Passage to read:
# 200sx/sentra gxe



## shift_of_legend (Jun 2, 2004)

Is the stock 200sx b14 lower than the stock sentra gxe b14?

If so, why is the lowering height advertised by lowering spring companies the same for both? Wouldn't the eibach's, h&r, teins, B+G, sprint, Intrax etc lower the sentra more than the 200sx?


----------



## lshadoff (Nov 26, 2002)

The B14 FSM lists the heights as measured from the center of the wheel arch to the ground. The heights depend on the wheels/tires originally equipped. No distinction is made between body styles. The heights are:

155SR13 f-25.94" r-25.20"
175/70R13 f-25.94" r-25.28"
175/65R14 f-26.22" r-25.51"
195/55R15 f-26.34" r-25.59"

Lew


----------



## ReVerm (Jan 13, 2003)

shift_of_legend said:


> Is the stock 200sx b14 lower than the stock sentra gxe b14?
> 
> If so, why is the lowering height advertised by lowering spring companies the same for both? Wouldn't the eibach's, h&r, teins, B+G, sprint, Intrax etc lower the sentra more than the 200sx?


The Base and SE models of the B14 200sx use the same springs as the B14 Sentra GXE. There should be no difference in stock ride height across these two cars, but remember that springs do sag (lose free length) over time.

The 200sx SE-R, however, is special. It uses a spring with a higher rate and a longer free length in the front, and a spring with a higher rate and shorter free length in the rear (compared to the 200sx base/SE and SentraGXE springs). This means that the front of the 200sx SE-R will be slightly higher than the B14 200sx and Sentra GXE. Due to the fact that the rear stock springs on our cars are all progressively wound, I can't say for sure how much higher the rears are.

Note: By "height" I am referring to the distance from the hub to the top of the wheel well. This value does not change when you put differently sized wheels/tyres on your car.

EDIT: Haha. Damn, Lew beat me to it. His numbers are easier to understand too. Oh well.


----------

Exercise requirements: Print everything in the ride height thread from "## ReVerm (Jan" down to "length) over time.", word for word. The data that comes next is from a separate source, not from the ride height thread.

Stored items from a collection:
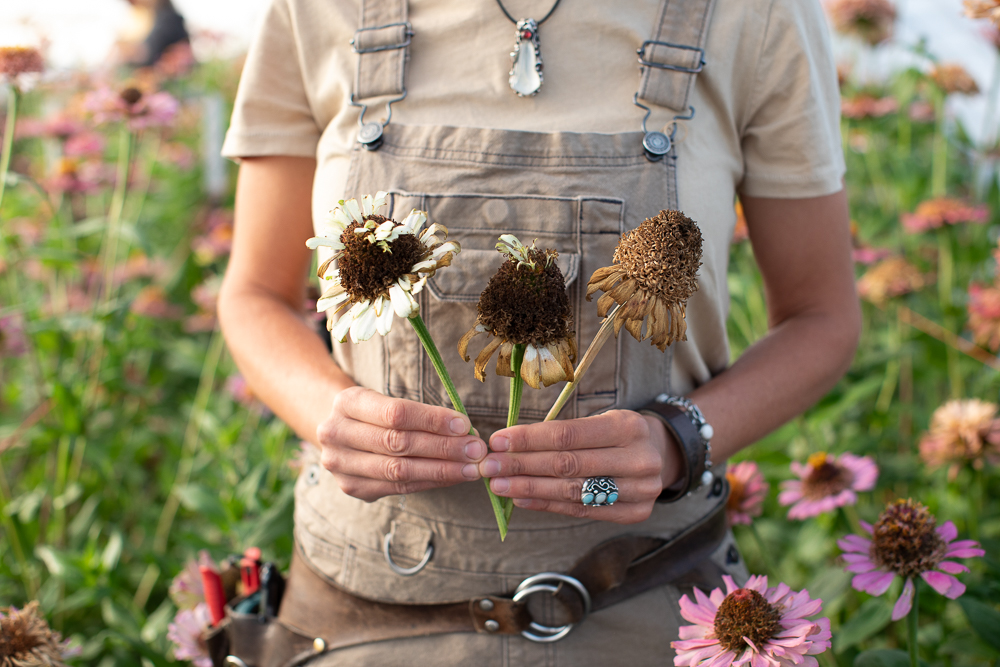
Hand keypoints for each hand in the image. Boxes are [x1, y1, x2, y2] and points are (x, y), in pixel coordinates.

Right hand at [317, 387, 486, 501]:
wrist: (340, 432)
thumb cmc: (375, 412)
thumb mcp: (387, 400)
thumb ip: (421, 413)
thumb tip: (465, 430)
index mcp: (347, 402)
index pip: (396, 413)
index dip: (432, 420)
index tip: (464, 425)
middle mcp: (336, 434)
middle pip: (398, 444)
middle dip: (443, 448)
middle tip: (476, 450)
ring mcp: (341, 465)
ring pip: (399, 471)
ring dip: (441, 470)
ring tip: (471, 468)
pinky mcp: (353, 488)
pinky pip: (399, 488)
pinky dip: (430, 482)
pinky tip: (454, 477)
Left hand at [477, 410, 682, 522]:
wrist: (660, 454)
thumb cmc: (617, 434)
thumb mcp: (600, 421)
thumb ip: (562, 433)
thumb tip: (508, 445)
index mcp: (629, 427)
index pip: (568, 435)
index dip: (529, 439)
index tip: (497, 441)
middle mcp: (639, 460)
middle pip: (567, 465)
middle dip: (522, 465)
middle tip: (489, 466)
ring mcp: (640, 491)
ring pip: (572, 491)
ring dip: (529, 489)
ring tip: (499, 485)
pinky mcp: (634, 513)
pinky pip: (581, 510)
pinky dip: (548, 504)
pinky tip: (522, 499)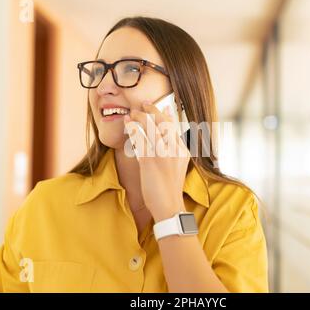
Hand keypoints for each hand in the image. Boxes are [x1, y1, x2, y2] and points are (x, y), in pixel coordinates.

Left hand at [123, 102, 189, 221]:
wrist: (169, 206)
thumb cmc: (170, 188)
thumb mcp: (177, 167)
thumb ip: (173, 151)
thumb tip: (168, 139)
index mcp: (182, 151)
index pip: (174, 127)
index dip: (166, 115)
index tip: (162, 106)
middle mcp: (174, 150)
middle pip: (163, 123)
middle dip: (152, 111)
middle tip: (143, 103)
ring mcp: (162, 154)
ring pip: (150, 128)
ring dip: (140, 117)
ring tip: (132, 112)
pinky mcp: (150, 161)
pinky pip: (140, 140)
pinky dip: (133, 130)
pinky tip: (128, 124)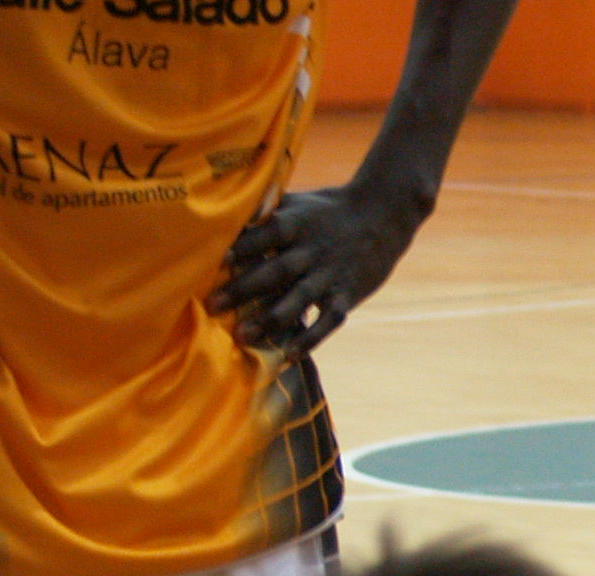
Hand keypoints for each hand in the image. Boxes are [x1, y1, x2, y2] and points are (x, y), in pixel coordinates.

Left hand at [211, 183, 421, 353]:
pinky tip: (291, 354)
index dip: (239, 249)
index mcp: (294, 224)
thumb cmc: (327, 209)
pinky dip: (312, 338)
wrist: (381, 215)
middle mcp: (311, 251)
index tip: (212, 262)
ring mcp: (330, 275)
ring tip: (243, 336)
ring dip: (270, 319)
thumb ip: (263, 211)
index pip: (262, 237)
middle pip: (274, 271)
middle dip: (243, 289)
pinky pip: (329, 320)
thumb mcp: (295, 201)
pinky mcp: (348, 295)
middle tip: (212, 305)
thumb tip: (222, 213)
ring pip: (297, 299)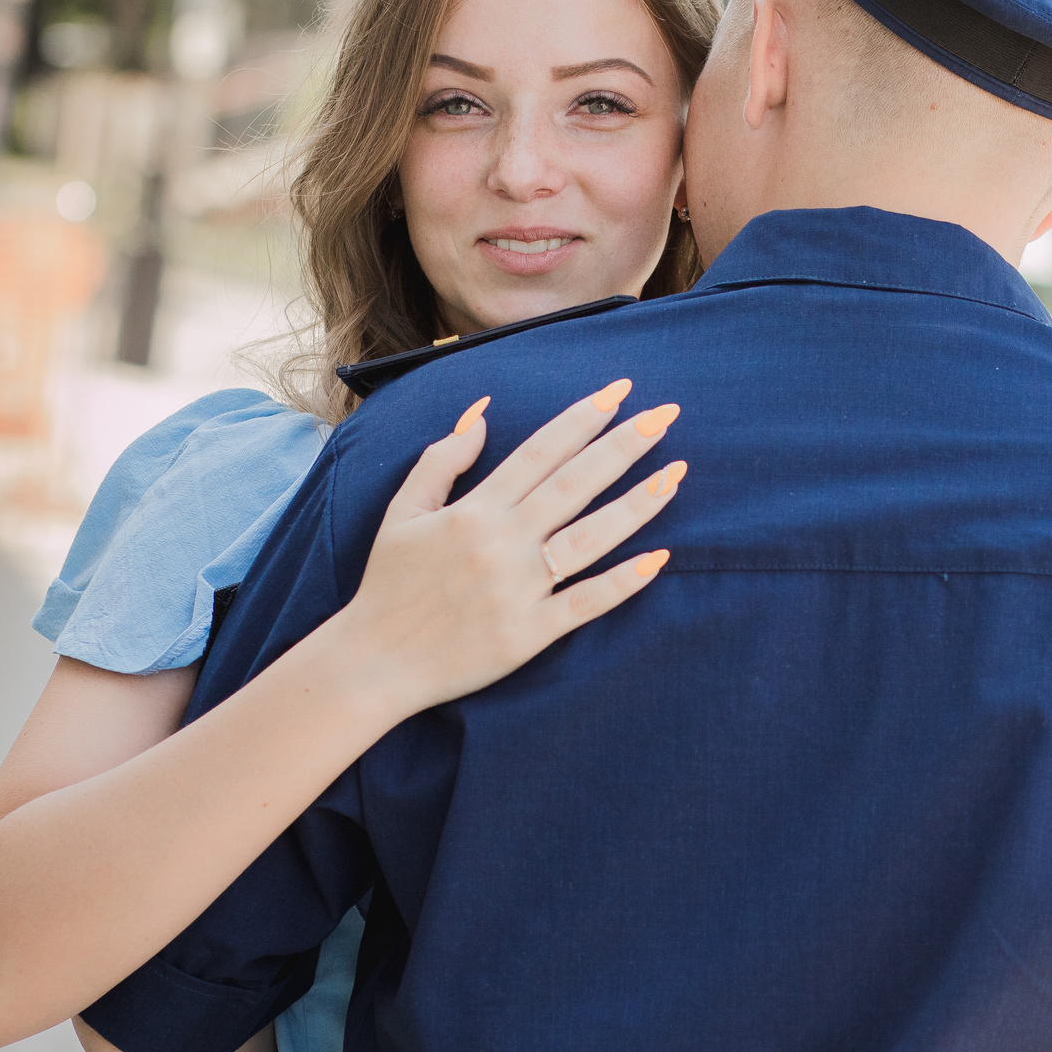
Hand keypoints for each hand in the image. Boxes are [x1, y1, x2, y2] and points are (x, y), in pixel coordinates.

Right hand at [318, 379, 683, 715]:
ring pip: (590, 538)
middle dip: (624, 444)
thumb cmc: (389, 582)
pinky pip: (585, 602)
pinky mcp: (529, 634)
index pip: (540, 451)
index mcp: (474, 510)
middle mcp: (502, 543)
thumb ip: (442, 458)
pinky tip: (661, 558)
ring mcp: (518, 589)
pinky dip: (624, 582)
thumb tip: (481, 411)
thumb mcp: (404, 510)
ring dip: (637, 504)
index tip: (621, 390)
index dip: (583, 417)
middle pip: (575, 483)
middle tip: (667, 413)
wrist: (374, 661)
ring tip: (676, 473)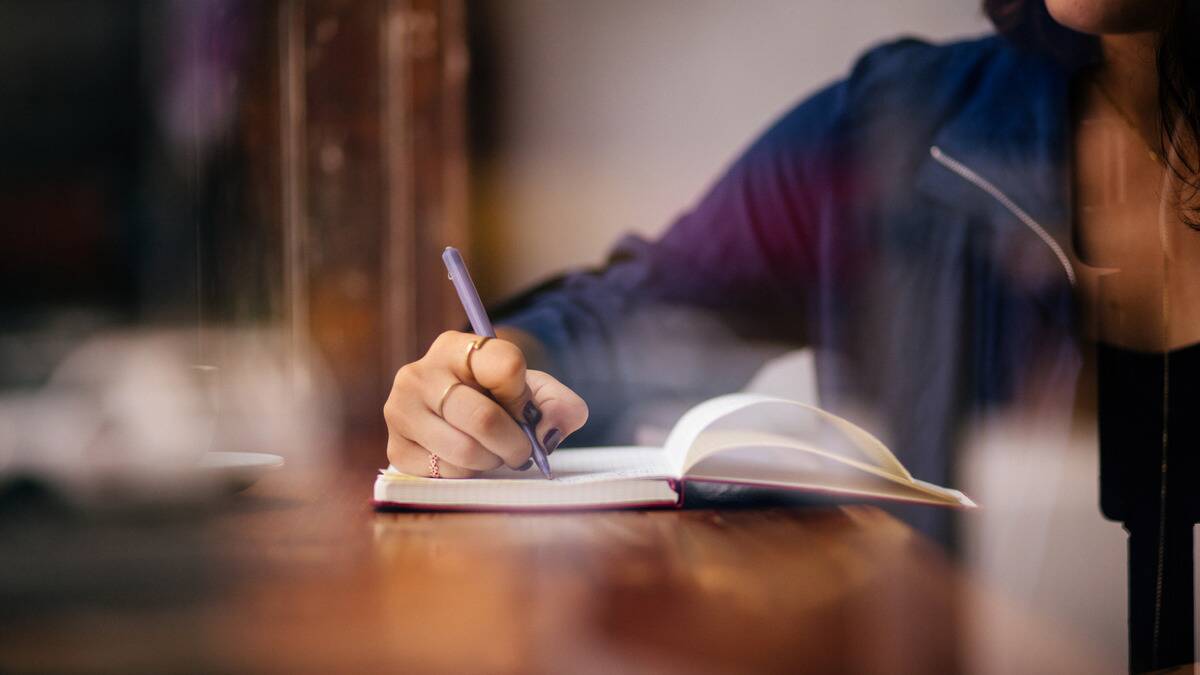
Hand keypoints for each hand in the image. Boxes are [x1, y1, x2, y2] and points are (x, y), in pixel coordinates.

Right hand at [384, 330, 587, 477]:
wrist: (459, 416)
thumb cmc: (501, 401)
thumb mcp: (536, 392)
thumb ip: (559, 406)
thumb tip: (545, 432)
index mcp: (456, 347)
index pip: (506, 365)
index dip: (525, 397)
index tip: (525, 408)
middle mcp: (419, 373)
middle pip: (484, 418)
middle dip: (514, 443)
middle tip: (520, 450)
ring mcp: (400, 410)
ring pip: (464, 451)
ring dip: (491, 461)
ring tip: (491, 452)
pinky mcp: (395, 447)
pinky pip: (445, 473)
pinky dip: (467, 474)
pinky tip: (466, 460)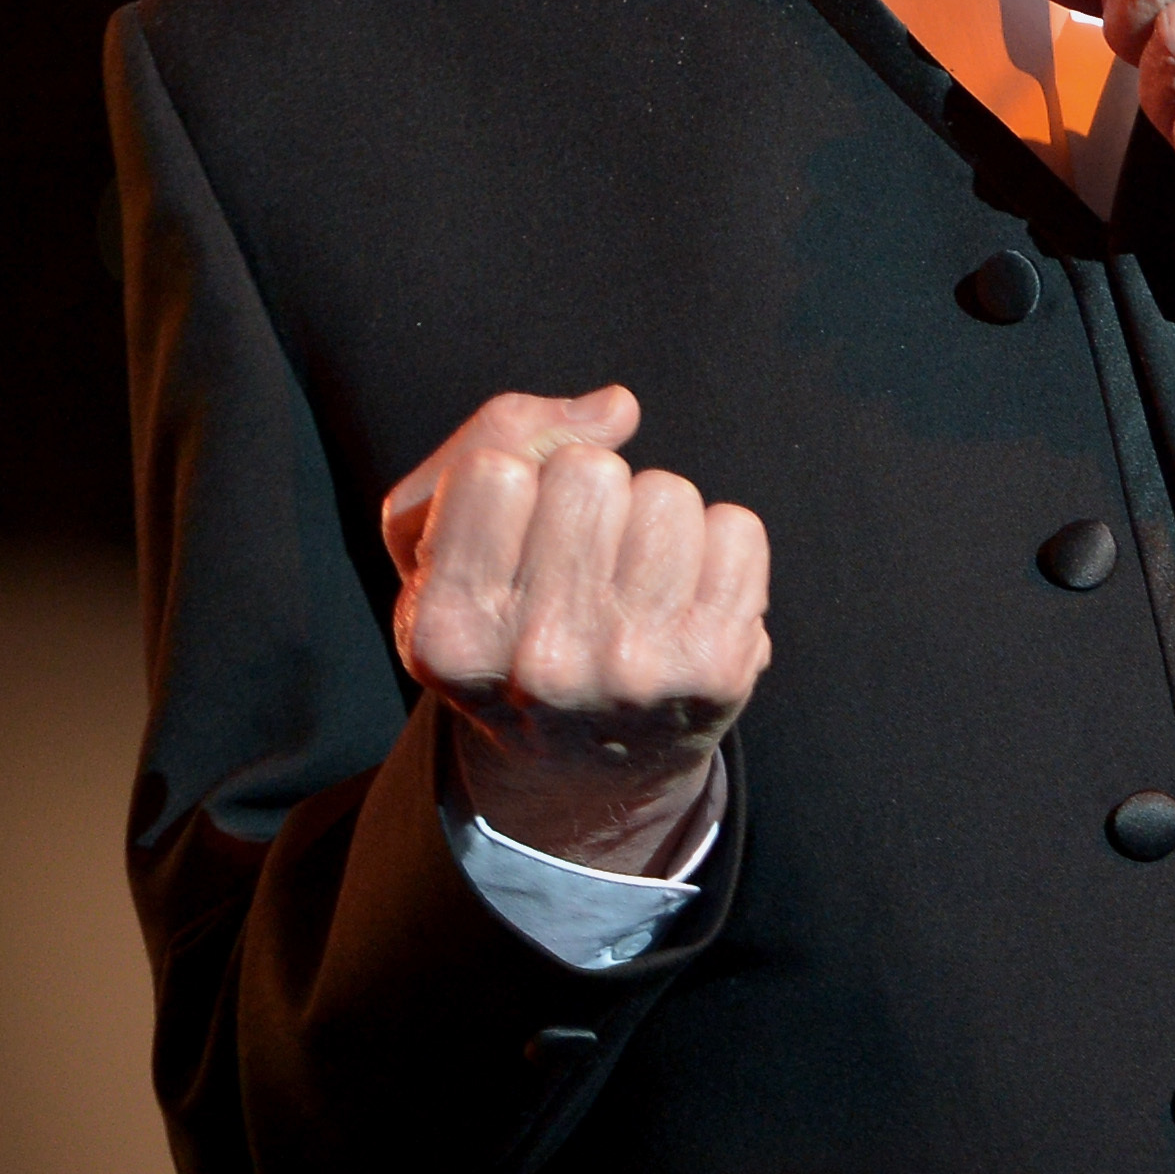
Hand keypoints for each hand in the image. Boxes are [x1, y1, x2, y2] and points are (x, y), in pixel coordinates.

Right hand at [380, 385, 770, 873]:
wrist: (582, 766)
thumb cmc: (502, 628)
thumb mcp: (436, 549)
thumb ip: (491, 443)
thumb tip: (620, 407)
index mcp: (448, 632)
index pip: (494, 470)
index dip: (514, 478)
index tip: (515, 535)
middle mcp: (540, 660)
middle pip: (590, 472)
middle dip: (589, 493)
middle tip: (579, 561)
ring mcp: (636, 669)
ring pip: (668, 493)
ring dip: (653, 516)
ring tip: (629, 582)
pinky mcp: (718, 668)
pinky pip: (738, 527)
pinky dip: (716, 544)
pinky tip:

Output:
## ReVerm (Jan 13, 2003)

shift_of_legend said:


> Is the stock 200sx b14 lower than the stock sentra gxe b14?
> 
> If so, why is the lowering height advertised by lowering spring companies the same for both? Wouldn't the eibach's, h&r, teins, B+G, sprint, Intrax etc lower the sentra more than the 200sx?


The Base and SE models of the B14 200sx use the same springs as the B14 Sentra GXE. There should be no difference in stock ride height across these two cars, but remember that springs do sag (lose free length) over time.